Comment by lostlogin
3 hours ago
There are big costs. The hardware, the facility (RF cage and chillers), power, water, staff, RIS/PACS etc etc.
I can’t see how you can do it for $50. Does the ‘universal healthcare’ bit mean that the government is paying most the bill and it’s $50 out of pocket?
Yes, $50 was a rough out-of-pocket estimate, the amortized cost per scan for operation alone is probably on the order of hundreds of dollars per scan, assuming high utilization.

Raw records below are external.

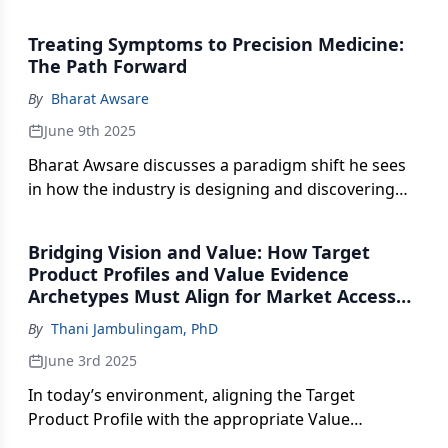
COPD face.
Treating Symptoms to Precision Medicine:
The Path Forward
By
Bharat Awsare
June 9th 2025
Bharat Awsare discusses a paradigm shift he sees
in how the industry is designing and discovering
new treatments.
Bridging Vision and Value: How Target
Product Profiles and Value Evidence
Archetypes Must Align for Market Access
Success
By
Thani Jambulingam, PhD
June 3rd 2025
In today’s environment, aligning the Target
Product Profile with the appropriate Value
Evidence Archetype is not just good practice, it is a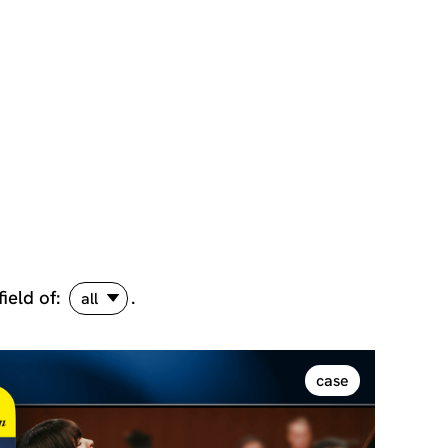
field of:
.
all
case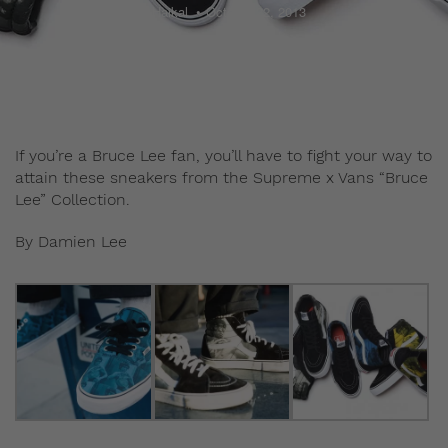
Haikal
October 22, 2013
If you’re a Bruce Lee fan, you’ll have to fight your way to
attain these sneakers from the Supreme x Vans “Bruce
Lee” Collection.
By Damien Lee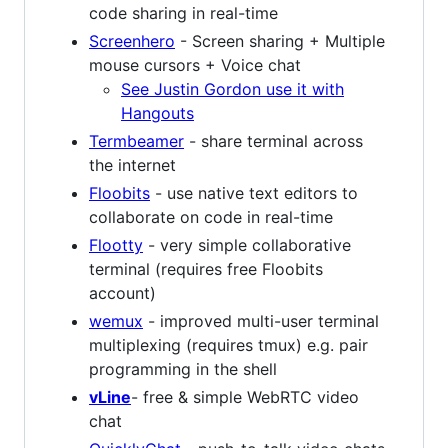
code sharing in real-time
Screenhero
- Screen sharing + Multiple
mouse cursors + Voice chat
See Justin Gordon use it with
Hangouts
Termbeamer
- share terminal across
the internet
Floobits
- use native text editors to
collaborate on code in real-time
Flootty
- very simple collaborative
terminal (requires free Floobits
account)
wemux
- improved multi-user terminal
multiplexing (requires tmux) e.g. pair
programming in the shell
vLine
- free & simple WebRTC video
chat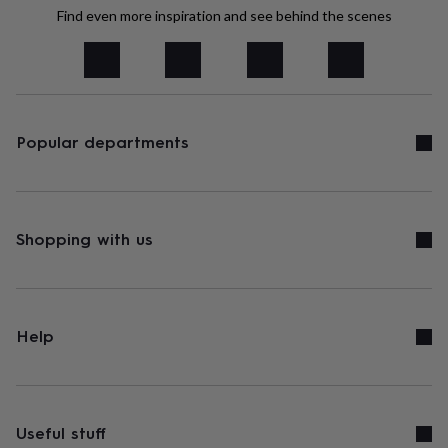
tidies
Camera
Find even more inspiration and see behind the scenes
bags
&
straps
Chargers
&
stands
Laptop
bags
&
Popular departments
cases
Mouse
mats
Phone
covers
&
cases
Projectors
Record
Shopping with us
players
&
speakers
Tablet
accessories
&
Help
cases
Games
&
puzzles
Escape
rooms
Puzzles
Haberdashery
Buttons
&
Useful stuff
ribbons
Fabric
Sewing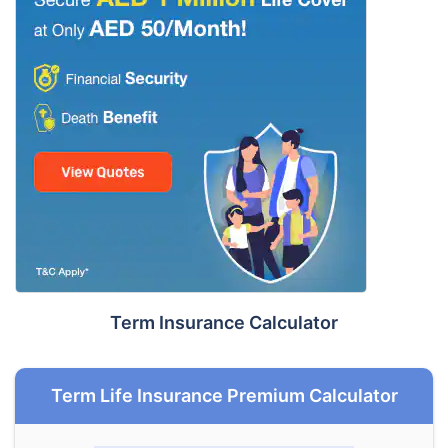
Term Insurance Calculator
Term Life Insurance Premium Calculator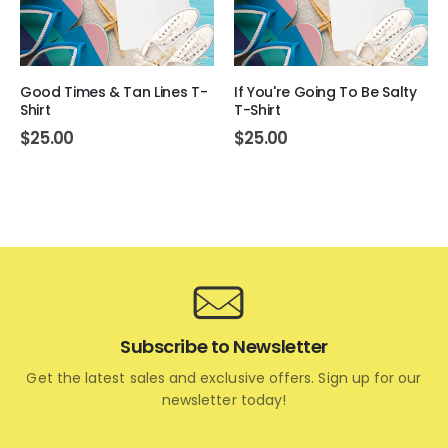
Good Times & Tan Lines T-
If You're Going To Be Salty
Shirt
T-Shirt
$
25.00
$
25.00
Subscribe to Newsletter
Get the latest sales and exclusive offers. Sign up for our
newsletter today!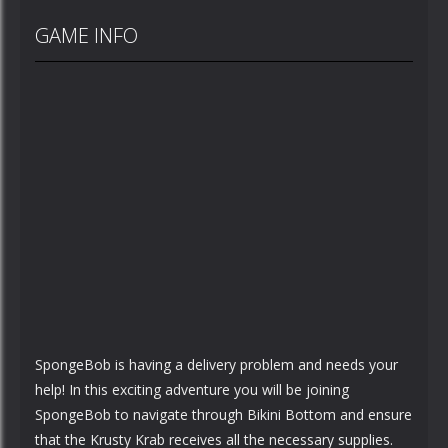
GAME INFO
SpongeBob is having a delivery problem and needs your
help! In this exciting adventure you will be joining
SpongeBob to navigate through Bikini Bottom and ensure
that the Krusty Krab receives all the necessary supplies.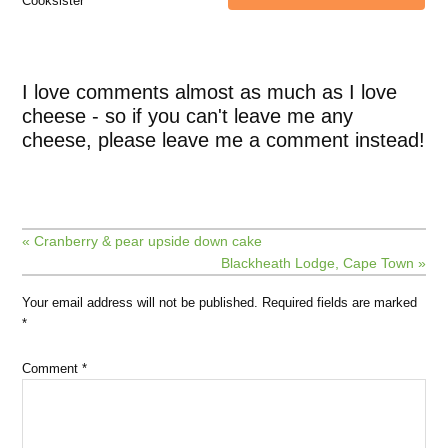
Cooksister
I love comments almost as much as I love
cheese - so if you can't leave me any
cheese, please leave me a comment instead!
« Cranberry & pear upside down cake
Blackheath Lodge, Cape Town »
Your email address will not be published.
Required fields are marked
*
Comment
*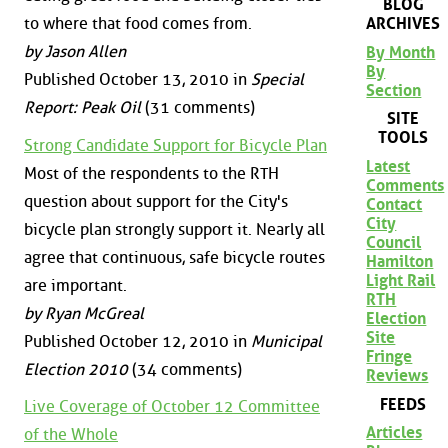
BLOG
to where that food comes from.
ARCHIVES
by Jason Allen
By Month
By
Published October 13, 2010 in
Special
Section
Report: Peak Oil
(31 comments)
SITE
TOOLS
Strong Candidate Support for Bicycle Plan
Latest
Most of the respondents to the RTH
Comments
question about support for the City's
Contact
City
bicycle plan strongly support it. Nearly all
Council
agree that continuous, safe bicycle routes
Hamilton
Light Rail
are important.
RTH
by Ryan McGreal
Election
Site
Published October 12, 2010 in
Municipal
Fringe
Election 2010
(34 comments)
Reviews
FEEDS
Live Coverage of October 12 Committee
Articles
of the Whole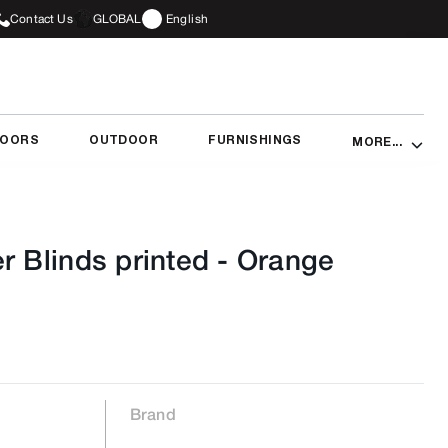
Contact Us
GLOBAL
English
DOORS
OUTDOOR
FURNISHINGS
MORE...
r Blinds printed
-
Orange
Brand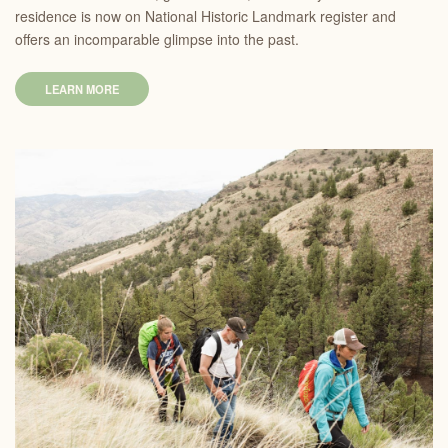
residence is now on National Historic Landmark register and
offers an incomparable glimpse into the past.
LEARN MORE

One funny thing about MRIs is the magnet is always on, so there could be some clever ways to reduce costs running them after hours.
> there could be some clever ways to reduce costs running them after hours.
It seems like a dedicated round the clock facility housing at least dozens of MRI machines ought to offer significant economies of scale. I wonder if I'm wrong about that or if there's some other reason we don't see this approach taken by governments.
The staffing costs then skyrocket. 1.5x or double time. However, the main obstacle is a lack of staff. Good staff are hard to find and worth what they cost. And they usually don't want to work out of hours. The economies of scale are interesting. Eg PACS/RIS cost very little more when you increase scans done, and rent is a fixed cost. The best thing that happens are you increase scanners at a the management of no-shows. Patients fail to turn up regularly (a 'did not arrive', DNA). With more imaging going on, you just grab the next available patient, the gap ends up later on, then you make a new booking. The record at my site is 6 DNAs and no slots missed. I run a small MRI service.